Twitter states: ‘When we are notified by individuals depicted, or by an authorized representative, that they did not consent to having their private image or video shared, we will remove it.
‘This policy is not applicable to media featuring public figures or individuals when media and accompanying Tweet text are shared in the public interest or add value to public discourse.’
The aim is to make Twitter a safer place and stop unauthorised pictures or video of users being shared without their say-so.
There was some criticism of the move, such as from people who capture photos in public places for artistic purposes.
They said that it empowers Twitter to censor information posted on its platform.
However, the company said it will try to understand the context in each case.

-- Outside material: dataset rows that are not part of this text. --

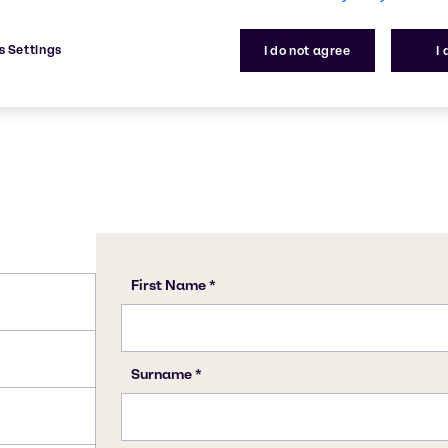
om manufacturing to the
CAS Number
1305-62-0
s Settings
I do not agree
I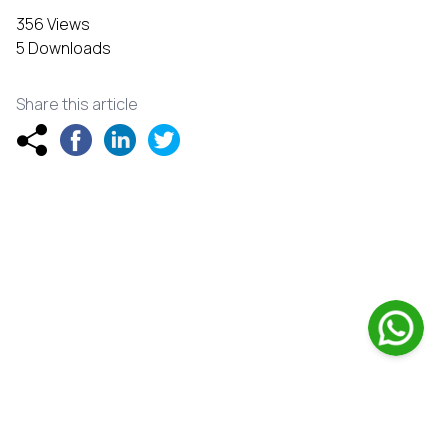
356 Views
5 Downloads
Share this article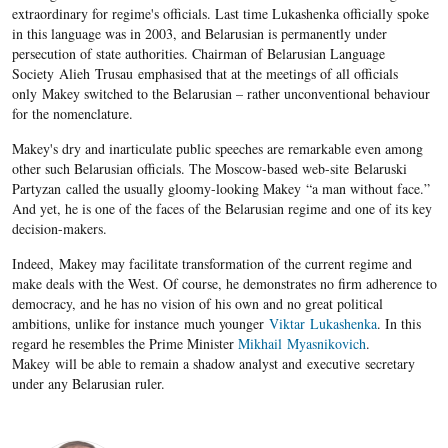
extraordinary for regime's officials. Last time Lukashenka officially spoke
in this language was in 2003, and Belarusian is permanently under
persecution of state authorities. Chairman of Belarusian Language
Society Alieh Trusau emphasised that at the meetings of all officials
only Makey switched to the Belarusian – rather unconventional behaviour
for the nomenclature.
Makey's dry and inarticulate public speeches are remarkable even among
other such Belarusian officials. The Moscow-based web-site Belaruski
Partyzan called the usually gloomy-looking Makey “a man without face.”
And yet, he is one of the faces of the Belarusian regime and one of its key
decision-makers.
Indeed, Makey may facilitate transformation of the current regime and
make deals with the West. Of course, he demonstrates no firm adherence to
democracy, and he has no vision of his own and no great political
ambitions, unlike for instance much younger
Viktar Lukashenka
. In this
regard he resembles the Prime Minister
Mikhail
Myasnikovich
.
Makey will be able to remain a shadow analyst and executive secretary
under any Belarusian ruler.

Twitter added: ‘We will always try to assess the context in which the content is shared and, in such cases, we may allow the images or videos to remain on the service.
‘For instance, we would take into consideration whether the image is publicly available and/or is being covered by mainstream/traditional media (newspapers, TV channels, online news sites), or if a particular image and the accompanying tweet text adds value to the public discourse, is being shared in public interest, or is relevant to the community.’